Le case di accoglienza nel tuderte sono stracolme, mentre aumenta la richiesta da parte dei tanti che cercano di vivere dignitosamente una povertà sempre più incalzante.
Per questo, dal responsabile della “Comunità di vita solidale”viene un appello urgente: “In questo periodo invernale sono molte le richieste di aiuto da parte di persone senza tetto e indigenti
Purtroppo le nostre case di accoglienza e precisamente( casa di Stefano a  Pantalla) -(casa San Lorenzo diacono a Marcellano)-  (casa il borghetto a Pantalla ) sono tutte piene e per tamponare l’emergenza invernale facciamo appello a tutti i cristiani di buona volonta’ di metterci a disposizione eventuali case abitative non utilizzate – oppure le case in campagna per ferie-;  ai sacerdoti chiediamo le case libere in parrocchia che sono molte –  tutto e’ per il bene del prossimo –  diacono Franco Emili 380-4633810 www.vivereelavorareinsieme.it”.

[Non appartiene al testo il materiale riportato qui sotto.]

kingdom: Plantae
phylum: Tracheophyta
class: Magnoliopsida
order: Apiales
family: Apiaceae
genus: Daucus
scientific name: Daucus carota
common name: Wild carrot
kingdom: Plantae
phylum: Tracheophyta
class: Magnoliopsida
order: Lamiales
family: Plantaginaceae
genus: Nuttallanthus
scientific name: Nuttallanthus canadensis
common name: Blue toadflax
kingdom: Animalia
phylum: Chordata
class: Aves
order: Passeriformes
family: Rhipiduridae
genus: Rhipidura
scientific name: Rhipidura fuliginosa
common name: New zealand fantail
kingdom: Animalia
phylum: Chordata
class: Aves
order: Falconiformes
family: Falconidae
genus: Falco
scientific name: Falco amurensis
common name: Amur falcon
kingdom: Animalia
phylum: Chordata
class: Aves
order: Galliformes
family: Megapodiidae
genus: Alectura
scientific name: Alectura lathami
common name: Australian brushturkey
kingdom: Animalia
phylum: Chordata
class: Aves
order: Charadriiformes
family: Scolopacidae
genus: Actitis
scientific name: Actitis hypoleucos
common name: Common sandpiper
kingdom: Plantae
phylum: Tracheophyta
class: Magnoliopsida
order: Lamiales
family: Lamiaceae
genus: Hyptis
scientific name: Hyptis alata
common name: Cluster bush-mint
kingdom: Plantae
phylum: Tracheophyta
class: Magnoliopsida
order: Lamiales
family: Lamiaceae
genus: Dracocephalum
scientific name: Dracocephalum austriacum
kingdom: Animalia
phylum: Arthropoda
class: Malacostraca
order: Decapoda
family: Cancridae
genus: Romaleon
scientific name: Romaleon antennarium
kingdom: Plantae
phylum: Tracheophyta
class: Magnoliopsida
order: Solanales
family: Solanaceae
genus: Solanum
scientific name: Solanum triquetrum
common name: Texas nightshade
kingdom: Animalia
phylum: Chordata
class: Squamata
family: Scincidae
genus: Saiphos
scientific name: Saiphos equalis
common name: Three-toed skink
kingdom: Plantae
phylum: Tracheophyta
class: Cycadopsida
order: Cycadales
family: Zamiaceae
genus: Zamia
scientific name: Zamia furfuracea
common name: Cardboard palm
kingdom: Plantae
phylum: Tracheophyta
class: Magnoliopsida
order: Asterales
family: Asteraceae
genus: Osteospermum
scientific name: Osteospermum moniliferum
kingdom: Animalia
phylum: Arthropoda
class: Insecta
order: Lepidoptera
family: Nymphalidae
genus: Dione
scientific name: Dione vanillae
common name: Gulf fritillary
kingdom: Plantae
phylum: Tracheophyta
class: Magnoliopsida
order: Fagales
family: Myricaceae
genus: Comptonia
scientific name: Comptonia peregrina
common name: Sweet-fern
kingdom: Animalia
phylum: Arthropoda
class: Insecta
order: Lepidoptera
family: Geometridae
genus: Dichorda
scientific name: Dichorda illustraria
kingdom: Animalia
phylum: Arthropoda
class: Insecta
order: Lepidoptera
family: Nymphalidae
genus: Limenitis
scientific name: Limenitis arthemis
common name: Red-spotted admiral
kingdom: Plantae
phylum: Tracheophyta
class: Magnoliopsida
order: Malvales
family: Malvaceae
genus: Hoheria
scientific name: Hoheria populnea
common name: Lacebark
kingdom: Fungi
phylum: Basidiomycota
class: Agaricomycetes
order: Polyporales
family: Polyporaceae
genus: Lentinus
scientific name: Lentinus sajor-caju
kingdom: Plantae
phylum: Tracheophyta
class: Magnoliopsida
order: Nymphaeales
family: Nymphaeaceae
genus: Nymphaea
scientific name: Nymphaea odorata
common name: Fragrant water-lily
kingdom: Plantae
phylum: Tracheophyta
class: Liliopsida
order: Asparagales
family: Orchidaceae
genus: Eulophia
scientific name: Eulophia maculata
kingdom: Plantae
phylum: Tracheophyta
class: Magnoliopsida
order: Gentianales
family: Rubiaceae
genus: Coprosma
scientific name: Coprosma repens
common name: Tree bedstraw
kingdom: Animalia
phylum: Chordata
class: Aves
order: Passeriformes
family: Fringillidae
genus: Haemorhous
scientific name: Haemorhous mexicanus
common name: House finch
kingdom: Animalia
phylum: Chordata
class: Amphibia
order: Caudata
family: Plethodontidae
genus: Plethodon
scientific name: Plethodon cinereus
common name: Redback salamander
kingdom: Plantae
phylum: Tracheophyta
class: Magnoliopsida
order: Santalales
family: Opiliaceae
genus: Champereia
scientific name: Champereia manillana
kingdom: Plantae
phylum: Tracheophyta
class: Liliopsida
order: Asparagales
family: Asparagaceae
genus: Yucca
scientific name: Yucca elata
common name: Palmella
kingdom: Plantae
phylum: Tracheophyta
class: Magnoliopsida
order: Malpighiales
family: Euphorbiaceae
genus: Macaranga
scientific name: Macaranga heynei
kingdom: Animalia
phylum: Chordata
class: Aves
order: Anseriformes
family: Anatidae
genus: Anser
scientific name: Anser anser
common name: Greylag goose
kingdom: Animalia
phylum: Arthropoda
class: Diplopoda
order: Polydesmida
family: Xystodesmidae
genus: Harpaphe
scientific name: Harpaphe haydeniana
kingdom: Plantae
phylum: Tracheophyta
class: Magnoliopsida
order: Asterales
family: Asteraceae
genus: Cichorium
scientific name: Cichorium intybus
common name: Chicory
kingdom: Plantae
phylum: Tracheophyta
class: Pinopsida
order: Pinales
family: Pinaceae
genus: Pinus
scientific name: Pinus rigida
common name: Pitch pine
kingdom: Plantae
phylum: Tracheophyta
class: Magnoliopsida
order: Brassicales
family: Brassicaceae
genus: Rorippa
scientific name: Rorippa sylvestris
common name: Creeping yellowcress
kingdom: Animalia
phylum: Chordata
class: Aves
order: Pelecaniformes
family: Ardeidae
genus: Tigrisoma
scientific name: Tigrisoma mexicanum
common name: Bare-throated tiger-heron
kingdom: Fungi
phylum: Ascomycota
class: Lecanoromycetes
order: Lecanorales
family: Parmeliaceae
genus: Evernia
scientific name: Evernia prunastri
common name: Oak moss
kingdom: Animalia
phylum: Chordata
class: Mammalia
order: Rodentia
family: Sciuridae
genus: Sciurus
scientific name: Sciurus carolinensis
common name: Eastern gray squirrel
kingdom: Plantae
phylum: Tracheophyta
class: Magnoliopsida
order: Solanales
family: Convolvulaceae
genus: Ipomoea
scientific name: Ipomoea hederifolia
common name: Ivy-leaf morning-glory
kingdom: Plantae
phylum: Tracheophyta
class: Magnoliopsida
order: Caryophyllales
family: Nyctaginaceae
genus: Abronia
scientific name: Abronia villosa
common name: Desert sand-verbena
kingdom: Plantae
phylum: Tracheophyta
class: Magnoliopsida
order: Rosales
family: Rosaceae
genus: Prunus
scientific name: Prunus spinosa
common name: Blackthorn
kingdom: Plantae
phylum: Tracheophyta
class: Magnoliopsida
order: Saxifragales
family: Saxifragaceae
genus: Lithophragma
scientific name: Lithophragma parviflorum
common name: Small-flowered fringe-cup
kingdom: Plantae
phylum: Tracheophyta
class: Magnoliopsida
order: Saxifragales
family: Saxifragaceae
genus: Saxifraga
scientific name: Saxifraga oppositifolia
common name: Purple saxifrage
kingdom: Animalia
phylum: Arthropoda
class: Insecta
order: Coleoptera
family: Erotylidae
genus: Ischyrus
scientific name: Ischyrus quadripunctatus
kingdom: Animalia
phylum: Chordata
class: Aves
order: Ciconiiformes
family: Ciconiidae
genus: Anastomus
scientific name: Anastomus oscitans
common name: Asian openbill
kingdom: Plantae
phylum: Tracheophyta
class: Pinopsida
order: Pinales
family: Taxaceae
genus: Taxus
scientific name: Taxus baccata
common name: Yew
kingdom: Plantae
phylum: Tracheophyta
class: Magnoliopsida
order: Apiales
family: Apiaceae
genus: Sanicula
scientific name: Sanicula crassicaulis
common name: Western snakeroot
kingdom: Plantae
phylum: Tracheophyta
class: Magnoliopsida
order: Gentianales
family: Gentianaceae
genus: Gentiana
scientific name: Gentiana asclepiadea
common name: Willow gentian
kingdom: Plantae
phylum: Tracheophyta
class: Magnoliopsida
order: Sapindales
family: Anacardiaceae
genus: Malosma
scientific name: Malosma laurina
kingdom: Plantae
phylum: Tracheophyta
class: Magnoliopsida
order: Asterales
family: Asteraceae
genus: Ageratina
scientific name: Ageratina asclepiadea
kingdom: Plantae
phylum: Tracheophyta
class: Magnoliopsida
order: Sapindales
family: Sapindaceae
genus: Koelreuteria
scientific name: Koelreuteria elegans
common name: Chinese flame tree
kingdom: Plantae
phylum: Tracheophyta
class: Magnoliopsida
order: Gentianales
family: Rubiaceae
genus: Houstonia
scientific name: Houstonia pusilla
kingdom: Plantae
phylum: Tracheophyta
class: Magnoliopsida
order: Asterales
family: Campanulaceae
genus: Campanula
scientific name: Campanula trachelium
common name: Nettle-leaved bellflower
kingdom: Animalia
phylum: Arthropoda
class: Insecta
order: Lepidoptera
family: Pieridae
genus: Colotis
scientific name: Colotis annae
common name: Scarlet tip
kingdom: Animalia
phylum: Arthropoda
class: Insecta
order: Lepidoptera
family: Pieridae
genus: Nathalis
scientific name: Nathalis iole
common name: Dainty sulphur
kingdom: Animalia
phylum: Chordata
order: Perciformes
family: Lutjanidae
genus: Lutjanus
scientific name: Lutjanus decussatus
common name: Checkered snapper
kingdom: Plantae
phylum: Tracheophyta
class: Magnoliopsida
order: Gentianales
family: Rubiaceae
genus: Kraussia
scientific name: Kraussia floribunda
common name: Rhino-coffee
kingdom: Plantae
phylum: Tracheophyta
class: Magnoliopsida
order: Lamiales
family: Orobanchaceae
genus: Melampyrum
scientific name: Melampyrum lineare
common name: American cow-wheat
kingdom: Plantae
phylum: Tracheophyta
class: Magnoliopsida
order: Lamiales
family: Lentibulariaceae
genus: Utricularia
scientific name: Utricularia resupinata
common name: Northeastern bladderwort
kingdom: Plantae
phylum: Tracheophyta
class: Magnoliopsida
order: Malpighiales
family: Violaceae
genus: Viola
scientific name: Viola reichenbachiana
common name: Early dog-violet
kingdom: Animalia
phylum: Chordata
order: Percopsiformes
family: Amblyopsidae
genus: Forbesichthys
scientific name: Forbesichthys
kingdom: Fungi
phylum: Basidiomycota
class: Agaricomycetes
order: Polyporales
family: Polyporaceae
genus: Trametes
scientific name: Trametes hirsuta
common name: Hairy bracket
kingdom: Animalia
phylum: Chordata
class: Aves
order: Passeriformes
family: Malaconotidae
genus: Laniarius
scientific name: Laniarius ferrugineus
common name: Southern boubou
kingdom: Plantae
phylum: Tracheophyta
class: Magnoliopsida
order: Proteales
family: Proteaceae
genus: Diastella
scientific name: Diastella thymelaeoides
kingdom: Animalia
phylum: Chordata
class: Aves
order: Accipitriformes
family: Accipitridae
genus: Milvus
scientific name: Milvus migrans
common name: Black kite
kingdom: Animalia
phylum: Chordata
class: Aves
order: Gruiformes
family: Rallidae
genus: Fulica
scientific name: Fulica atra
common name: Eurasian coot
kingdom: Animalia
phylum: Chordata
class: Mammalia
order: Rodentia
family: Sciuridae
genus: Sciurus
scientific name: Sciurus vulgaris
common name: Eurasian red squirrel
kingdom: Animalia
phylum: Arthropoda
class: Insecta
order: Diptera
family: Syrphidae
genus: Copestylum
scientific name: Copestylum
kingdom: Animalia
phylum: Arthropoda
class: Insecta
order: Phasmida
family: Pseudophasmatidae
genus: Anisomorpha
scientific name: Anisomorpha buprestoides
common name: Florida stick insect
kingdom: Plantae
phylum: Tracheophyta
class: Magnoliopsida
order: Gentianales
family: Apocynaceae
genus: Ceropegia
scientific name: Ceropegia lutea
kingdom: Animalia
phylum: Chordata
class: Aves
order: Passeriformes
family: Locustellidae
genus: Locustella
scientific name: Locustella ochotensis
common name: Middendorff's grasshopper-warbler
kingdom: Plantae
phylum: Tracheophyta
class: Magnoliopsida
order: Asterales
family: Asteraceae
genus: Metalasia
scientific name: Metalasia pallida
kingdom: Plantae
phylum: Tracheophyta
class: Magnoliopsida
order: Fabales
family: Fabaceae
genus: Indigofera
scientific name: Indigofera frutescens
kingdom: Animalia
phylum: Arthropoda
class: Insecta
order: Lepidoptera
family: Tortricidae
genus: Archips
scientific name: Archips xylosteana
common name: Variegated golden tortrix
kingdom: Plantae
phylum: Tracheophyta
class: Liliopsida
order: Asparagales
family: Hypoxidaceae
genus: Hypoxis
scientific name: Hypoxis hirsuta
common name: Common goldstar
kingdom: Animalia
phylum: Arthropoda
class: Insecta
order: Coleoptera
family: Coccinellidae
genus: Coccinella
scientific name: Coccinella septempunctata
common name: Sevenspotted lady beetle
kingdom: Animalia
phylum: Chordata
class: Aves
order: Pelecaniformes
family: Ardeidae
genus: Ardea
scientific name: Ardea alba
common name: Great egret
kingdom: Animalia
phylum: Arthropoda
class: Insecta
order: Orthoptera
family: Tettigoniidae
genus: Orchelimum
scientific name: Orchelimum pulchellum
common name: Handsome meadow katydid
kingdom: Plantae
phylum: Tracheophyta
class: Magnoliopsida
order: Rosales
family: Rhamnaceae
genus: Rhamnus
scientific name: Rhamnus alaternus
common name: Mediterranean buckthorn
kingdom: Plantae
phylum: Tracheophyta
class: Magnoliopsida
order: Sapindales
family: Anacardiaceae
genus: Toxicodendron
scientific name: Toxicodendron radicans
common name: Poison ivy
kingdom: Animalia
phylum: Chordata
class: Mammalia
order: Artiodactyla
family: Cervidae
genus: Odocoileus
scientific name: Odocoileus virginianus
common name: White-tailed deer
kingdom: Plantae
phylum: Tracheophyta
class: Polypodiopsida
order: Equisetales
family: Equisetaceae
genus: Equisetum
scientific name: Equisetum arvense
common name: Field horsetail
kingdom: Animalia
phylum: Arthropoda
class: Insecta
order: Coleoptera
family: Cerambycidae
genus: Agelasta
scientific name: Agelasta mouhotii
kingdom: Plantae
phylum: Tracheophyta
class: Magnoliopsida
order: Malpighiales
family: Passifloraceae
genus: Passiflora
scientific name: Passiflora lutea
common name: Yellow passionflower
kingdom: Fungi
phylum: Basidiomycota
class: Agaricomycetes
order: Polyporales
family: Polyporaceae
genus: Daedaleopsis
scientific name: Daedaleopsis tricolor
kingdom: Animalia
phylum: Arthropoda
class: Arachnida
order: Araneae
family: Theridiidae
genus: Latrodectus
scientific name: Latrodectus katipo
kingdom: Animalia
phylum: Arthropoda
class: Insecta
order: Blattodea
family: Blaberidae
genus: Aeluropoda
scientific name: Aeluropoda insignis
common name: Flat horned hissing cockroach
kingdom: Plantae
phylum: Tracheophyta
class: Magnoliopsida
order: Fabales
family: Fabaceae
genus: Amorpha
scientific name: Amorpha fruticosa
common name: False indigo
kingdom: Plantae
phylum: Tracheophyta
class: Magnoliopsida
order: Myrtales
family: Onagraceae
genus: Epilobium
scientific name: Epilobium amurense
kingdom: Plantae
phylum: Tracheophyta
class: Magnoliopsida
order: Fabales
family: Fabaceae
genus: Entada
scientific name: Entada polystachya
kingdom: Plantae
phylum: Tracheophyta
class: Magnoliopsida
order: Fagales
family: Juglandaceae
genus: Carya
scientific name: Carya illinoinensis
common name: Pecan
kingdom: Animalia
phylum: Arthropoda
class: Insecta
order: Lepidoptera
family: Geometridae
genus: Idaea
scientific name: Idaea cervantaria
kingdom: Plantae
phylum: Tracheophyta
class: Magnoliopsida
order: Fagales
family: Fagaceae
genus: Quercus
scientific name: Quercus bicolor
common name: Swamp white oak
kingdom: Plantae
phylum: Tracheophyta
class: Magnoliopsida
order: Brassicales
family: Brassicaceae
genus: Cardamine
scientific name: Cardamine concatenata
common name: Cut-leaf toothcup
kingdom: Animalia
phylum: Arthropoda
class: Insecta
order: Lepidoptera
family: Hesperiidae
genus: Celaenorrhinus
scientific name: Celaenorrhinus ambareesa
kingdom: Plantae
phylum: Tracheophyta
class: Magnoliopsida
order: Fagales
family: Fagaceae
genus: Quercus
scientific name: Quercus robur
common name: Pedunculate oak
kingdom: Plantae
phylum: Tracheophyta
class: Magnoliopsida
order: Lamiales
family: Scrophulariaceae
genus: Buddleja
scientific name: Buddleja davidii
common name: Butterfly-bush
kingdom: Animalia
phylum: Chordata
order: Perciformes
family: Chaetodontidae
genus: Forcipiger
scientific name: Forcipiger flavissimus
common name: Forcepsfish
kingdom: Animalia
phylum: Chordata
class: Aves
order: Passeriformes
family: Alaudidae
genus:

La comunità è una idea che esce dal laboratorio della Caritas Parrocchiale dell’ Unita pastorale S.Terenziano – Marcellano – Grutti – Pozzo – Viepri  in collaborazione con Ia Caritas Diocesana Orvieto-Todi.
Il Consiglio direttivo dell’ Associazione e’ composto da:

Diacono Franco Emili Presidente
Don Marcello Sargeni Vice Presidente 
Diacono Stefano Gambelli Segretario 
Massimo Romoli – Antonio Patacchiola- Serva Alfredo Consiglieri.
Inoltre fanno parte dell’ associazione, il diacono Umberto Bartolini, il diacono Vitaliano Battini, il dott. Marco Bianchi, alcuni volontari dell’associazione u.n.i.t.a.l.s.i.  sezione umbra – sottosezione di Todi, gli operatori della Caritas parrocchiale dell’ unità pastorale di San Terenziano, altri personaggi dell’imprenditoria e gente comune. Attualmente la comunità è composta da circa 50 persone che hanno aderito al progetto e che in qualche modo danno un loro apporto.